An article in the Atlanta Examiner.Com on 2 November, 2009, updates a story about an ACLU lawsuit against a school district in Churubusco, Indiana, concerning racy photographs posted on the Internet by two teenagers in a local high school. The girls were on a sports team at the school. At a slumber party, they “took pictures of each other in lingerie and holding phallic-shaped suckers.” Those were posted on Facebook.
When these photos were brought to his attention, their school Principal suspended the students from the sports team that they were on. They were not suspended from school. And subject to certain conditions, those suspensions could be ended.
The ACLU then filed suit in US District Court, claiming that no discipline should have been applied to the girls because this was “a matter of freedom of speech” under the First Amendment.
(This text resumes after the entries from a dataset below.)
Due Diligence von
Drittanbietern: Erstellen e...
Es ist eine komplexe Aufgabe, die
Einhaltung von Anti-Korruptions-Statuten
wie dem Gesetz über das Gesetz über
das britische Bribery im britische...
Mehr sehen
At a recent meeting of the School Board, which was the impetus for this article, a local citizen said that the Principal should have been fired for getting involved in the matter. He also objected to the fact that defending against the ACLU suit was taking public resources away from more important, educational purposes.
(These ACLU Outrages have frequently made the point that the ACLU’s tactic is to attack small, local school districts and cost them out of court. The ACLU is a bottomless pit in supporting such litigation. Small districts have to sacrifice books, maintenance, salaries and such, to defend the suits.)
The Superintendent of the School District issued a statement in support of the Principal which is worth quoting. “The multiple pictures brought to school caused a disruption within our athletic teams at the beginning of this year’s seasons. The pictures were highly inappropriate in content and did not reflect the high standards of conduct we expect in our athletes and students who participate in extra-curricular activities.
“Students who are athletes at CHS are subject to rules and expectations at a higher level than students choosing not to participate in extra-curricular activities. They represent our school and community through participation in extra-curricular events and sports in our community and other communities when traveling to away events.”
The Supreme Court has frequently addressed questions about freedom of speech for high school students. They do have such rights, but at a level below that available to adults in the outside world. However, there is a different standard for students who participate in VOLUNTARY activities. At that point, where the students choose to get into an extracurricular activity and represent the school in outside venues, the school does have a right to set “higher standards” as it reasonably chooses.
In short, not only should the ACLU suit be pitched out of court, attorneys fees and costs should be assessed against the ACLU attorneys and their clients for cluttering the court with a frivolous case, and burdening the School District with the costs thereof. That would represent both justice and common sense, a rare but welcome outcome in an ACLU “civil liberties” case.